Superconducting quadrupole electromagnets at the Large Hadron Collider

At nearly 17 miles long, the Large Hadron Collider (LHC) is the largest machine every built by human hands. This week CERN says they are planning to build an even larger super collider – about 4-times bigger than the existing collider. The new collider will advance studies of the Higgs Boson particle which was essentially discovered in 2010 using the LHC.

The LHC took nearly a decade to build at a cost of around $4.75 billion. The new collider is expcted to cost more than $20 billion. CERN is shooting to start construction in 2038 [groan].

About the LHC

The LHC’s 3.8-metre (12 ft) wide concrete-lined tunnel, constructed between 1983 and 1988, was formerly used to house the Large Electron–Positron Collider. The tunnel crosses the border between Switzerland and France at four points, with most of it in France.
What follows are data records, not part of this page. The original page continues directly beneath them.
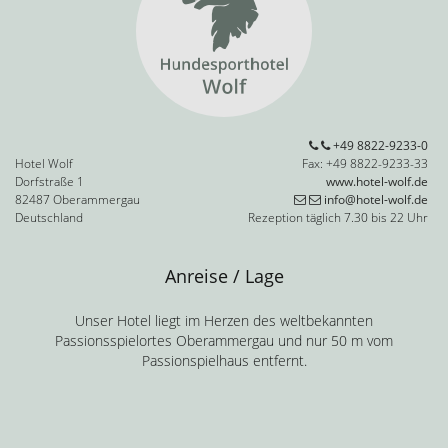
+49 8822-9233-0
Hotel Wolf
Fax: +49 8822-9233-33
Dorfstraße 1
www.hotel-wolf.de
82487 Oberammergau
info@hotel-wolf.de
Deutschland
Rezeption täglich 7.30 bis 22 Uhr
Anreise / Lage
Unser Hotel liegt im Herzen des weltbekannten
Passionsspielortes Oberammergau und nur 50 m vom
Passionspielhaus entfernt.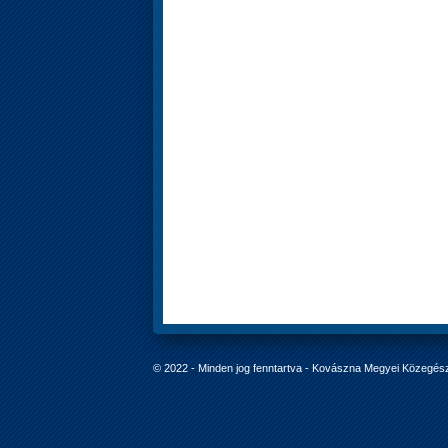
© 2022 - Minden jog fenntartva - Kovászna Megyei Közegés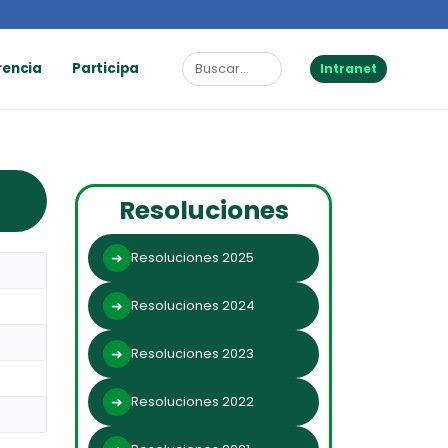
rencia
Participa
Intranet
Resoluciones
Resoluciones 2025
Resoluciones 2024
Resoluciones 2023
Resoluciones 2022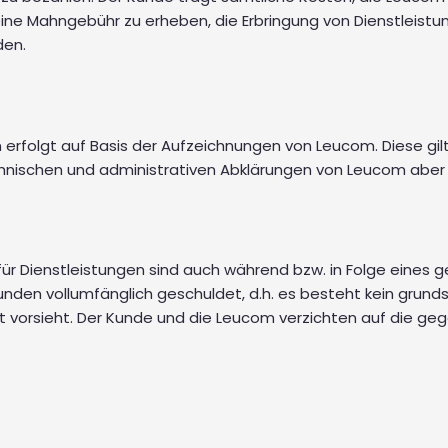
 eine Mahngebühr zu erheben, die Erbringung von Dienstleis
den.
rfolgt auf Basis der Aufzeichnungen von Leucom. Diese gilt
nischen und administrativen Abklärungen von Leucom aber k
ür Dienstleistungen sind auch während bzw. in Folge eines
nden vollumfänglich geschuldet, d.h. es besteht kein grund
izit vorsieht. Der Kunde und die Leucom verzichten auf die g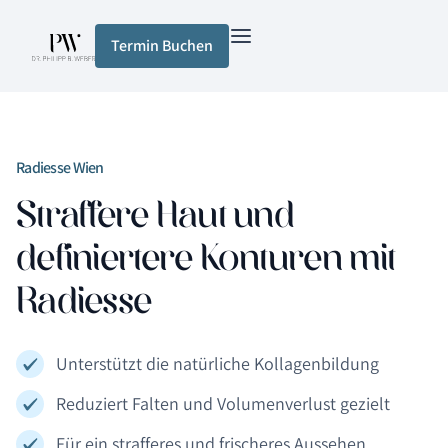
Termin Buchen
Radiesse Wien
Straffere Haut und
definiertere Konturen mit
Radiesse
Unterstützt die natürliche Kollagenbildung
Reduziert Falten und Volumenverlust gezielt
Für ein strafferes und frischeres Aussehen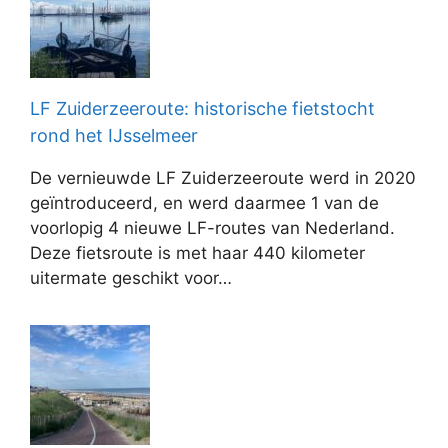
LF Zuiderzeeroute: historische fietstocht
rond het IJsselmeer
De vernieuwde LF Zuiderzeeroute werd in 2020
geïntroduceerd, en werd daarmee 1 van de
voorlopig 4 nieuwe LF-routes van Nederland.
Deze fietsroute is met haar 440 kilometer
uitermate geschikt voor…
Superconducting quadrupole electromagnets are used to direct the beams to four intersection points, where interactions between accelerated protons will take place. The collider tunnel contains two parallel beamlines each containing a beam, which travel in opposite directions around the ring. The beams intersect at four points, which is where the particle collisions take place. Some 1,232 dipole magnets keep the beams on their circular path, while an additional 392 quadrupole magnets are used to keep the beams focused.

In total, about 10,000 superconducting magnets are installed, with the dipole magnets having a mass of over 27 tonnes. Approximately 96 tonnes of superfluid helium-4 is needed to keep the magnets, made of copper-clad niobium-titanium, at their operating temperature of 1.9 K (−271.25 °C).

During LHC operations, the CERN site draws roughly 200 MW of electrical power from the French electrical grid, which, for comparison, is about one-third the energy consumption of the city of Geneva; the LHC accelerator and detectors draw about 120 MW thereof.